Answer: To date, the systemic therapeutic options for patients with advanced thyroid cancer are limited to MKI and, unfortunately, about 20% of patients must discontinue the treatment because of adverse events (Wells SA, et al. J Clin Oncol 2012; Elisei R, et al. J Clin Oncol 2013, Brose MS, et al. Lancet 2014; Schlumberger M, et al. NEJM 2015; Subbiah V, J Clin Oncol 2018; Cabanillas ME, Endocr Rev 2019). In real life, one of the most important challenge is the management of the adverse event(s) to maintain the therapeutic dosage of MKI as long as possible. In this setting a prior knowledge of possible presentation or grade and duration of the adverse events could help clinicians to manage MKI treatment. We are aware that the results of our study are foreplay and need to be validated in a larger cohort of patients, however they suggest a link between SNP and AEs/prognosis to be taken into consideration and investigated in future studies.

 

Reviewer 3 Report

This is an interesting and necessary pharmacogenetic study on MKI chemotherapeutics in thyroid cancer. Similar studies in European cohorts have not been published to the best of my knowledge. Although its importance would be greater if the study included analysis of lenvatinib trough levels I assume that this was not achievable due to the long duration of the sample collection as advanced thyroid cancer is not very common.  I also think this justifies the small sample size that the authors are pointing out in the limitations of the study. I have only a few minor comments

1. The last paragraph in the discussion should elaborate a bit on how these results can be employed in the clinic, in terms of personalised medicine. How can genetic information help clinicians design better AE management for each patient? Regarding this matter, I find the flowchart in Figure 3 slightly unclear. How would the genetic test results at the end of the chart be interpreted? For me, the next step, or an explanation in the caption is missing. 

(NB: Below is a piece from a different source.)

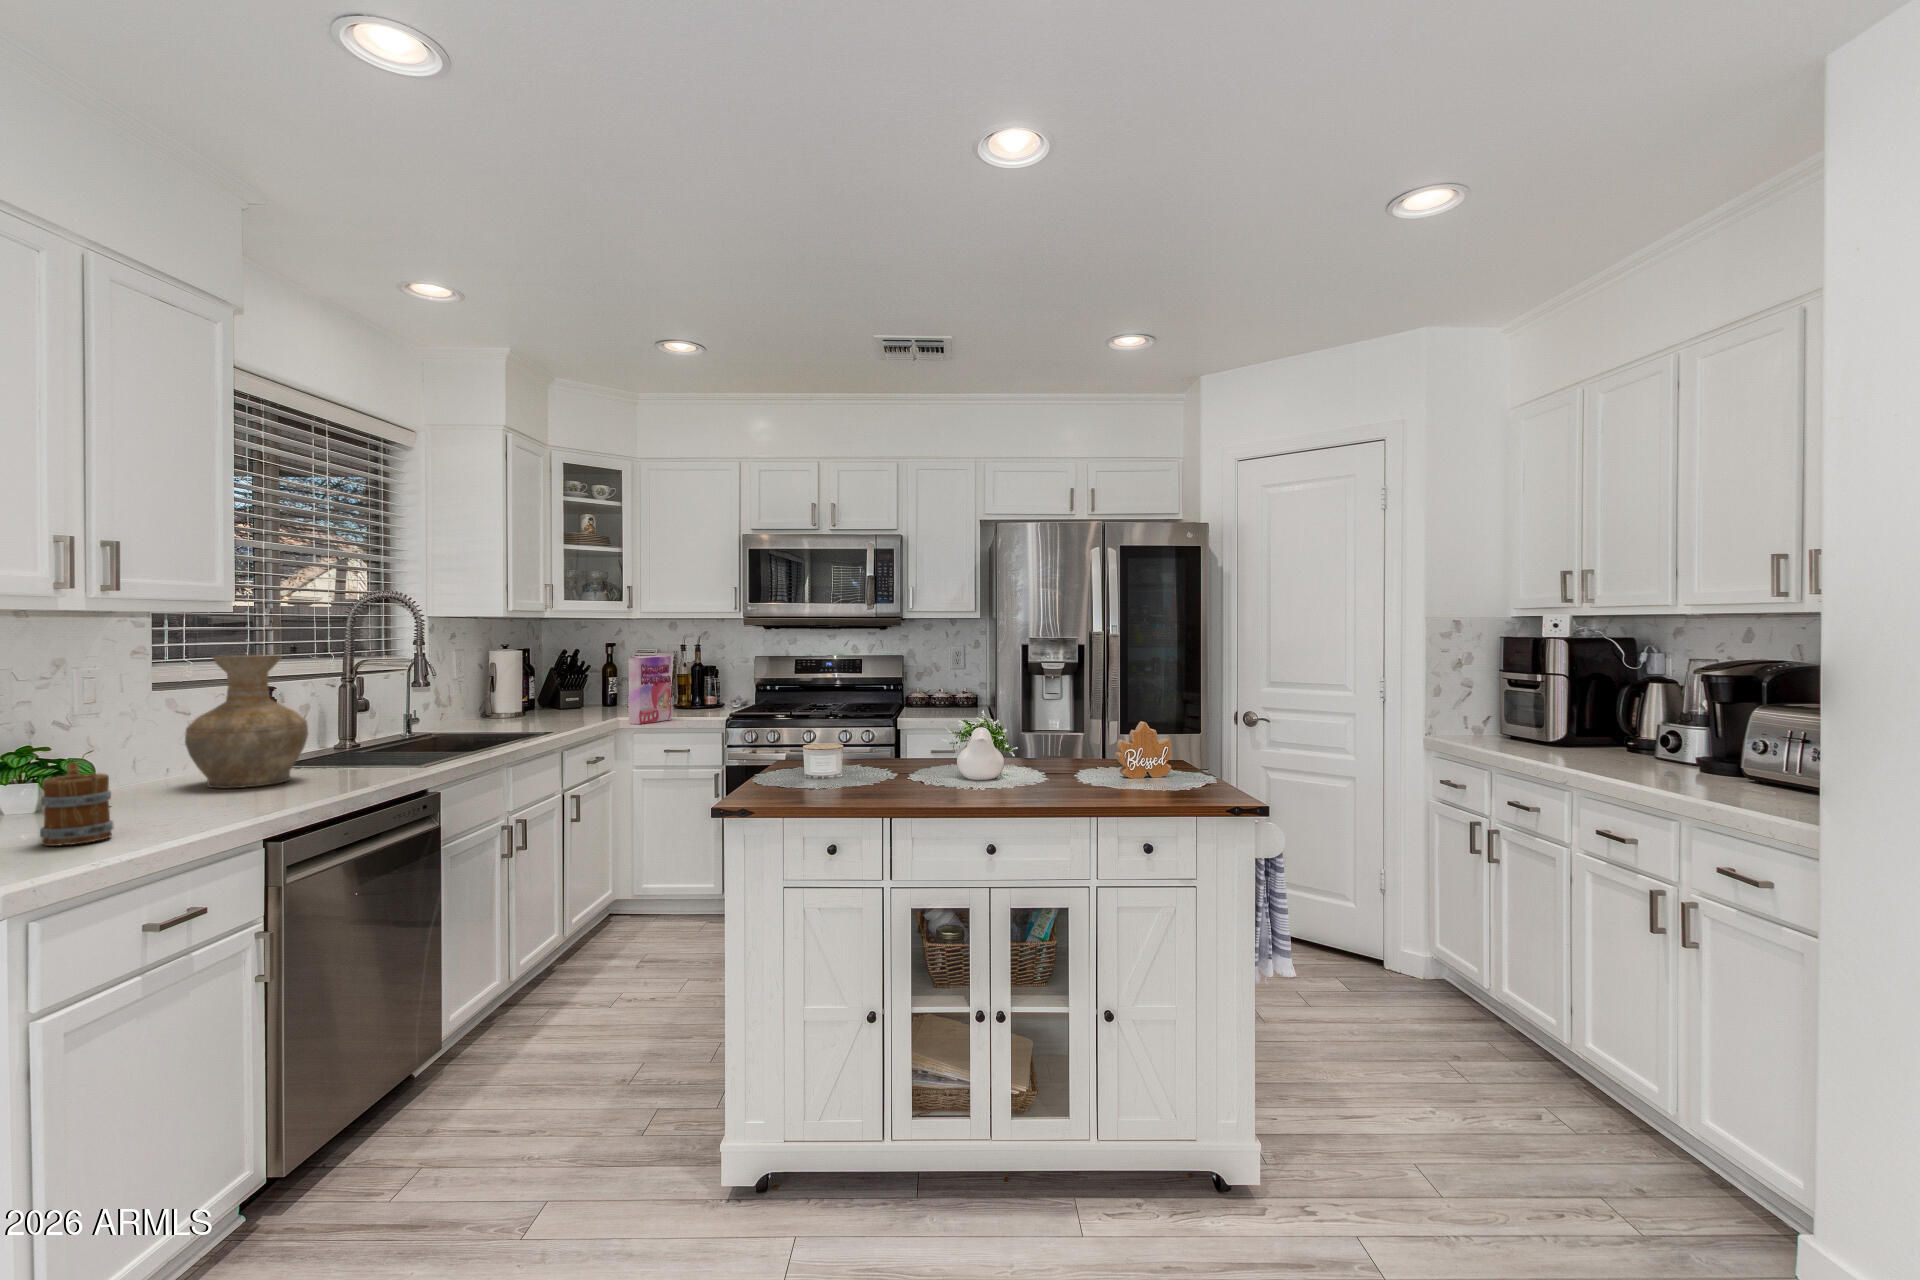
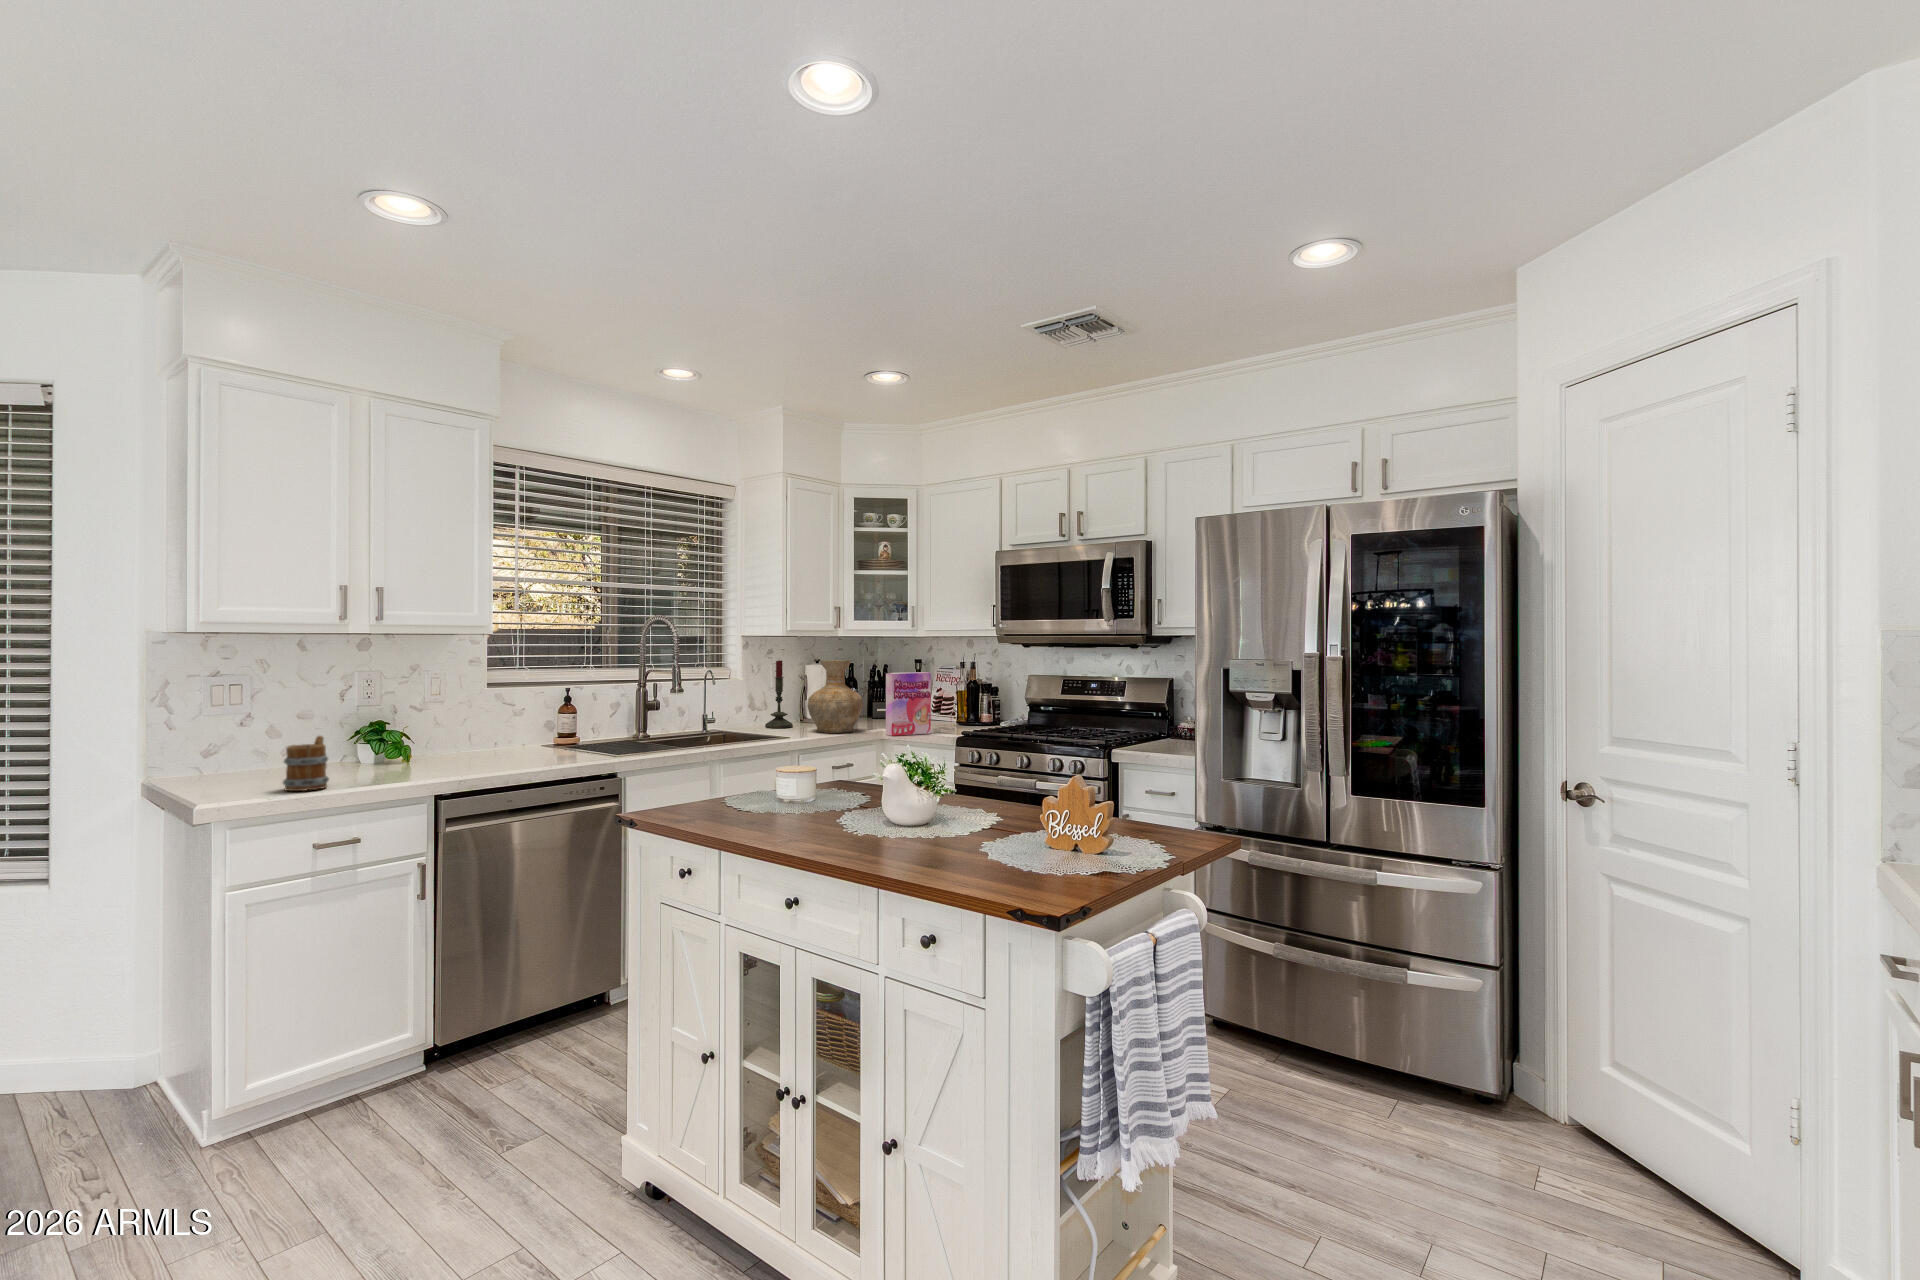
candle: none [462,644,497,726] -> present [765,660,793,728]
vase: present [185,655,308,788] -> present [808,660,863,733]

2. Perhaps the correlation of the dosage levels and SNPs with best response (and even AEs that correlate with SNPs) can be included in the results. It is only mentioned in a paragraph in the disscusion, but it might be interesting to present them in the result section as well.

3. Is there a particular reason that Figures 1 and 2 are not presented as tables but rather as figures?

 

Author Response

We thank the reviewer for the useful comments which have been included in the revised version of the manuscript. All changes are highlighted in yellow.

 

1. The last paragraph in the discussion should elaborate a bit on how these results can be employed in the clinic, in terms of personalised medicine. How can genetic information help clinicians design better AE management for each patient? Regarding this matter, I find the flowchart in Figure 3 slightly unclear. How would the genetic test results at the end of the chart be interpreted? For me, the next step, or an explanation in the caption is missing. 

 

Answer: we provided more details in the discussion and modified the figure with a flowchart.

 

2. Perhaps the correlation of the dosage levels and SNPs with best response (and even AEs that correlate with SNPs) can be included in the results. It is only mentioned in a paragraph in the discussion, but it might be interesting to present them in the result section as well.

 

Answer: We agree with the referee and these data have been included in the results.

 

3. Is there a particular reason that Figures 1 and 2 are not presented as tables but rather as figures?

 

Answer: We agree with the referee and we replaced figures with tables.

Round 2

Reviewer 1 Report

The revised manuscript has been revised well.

Reviewer 2 Report

The authors have addressed all my comments accordingly.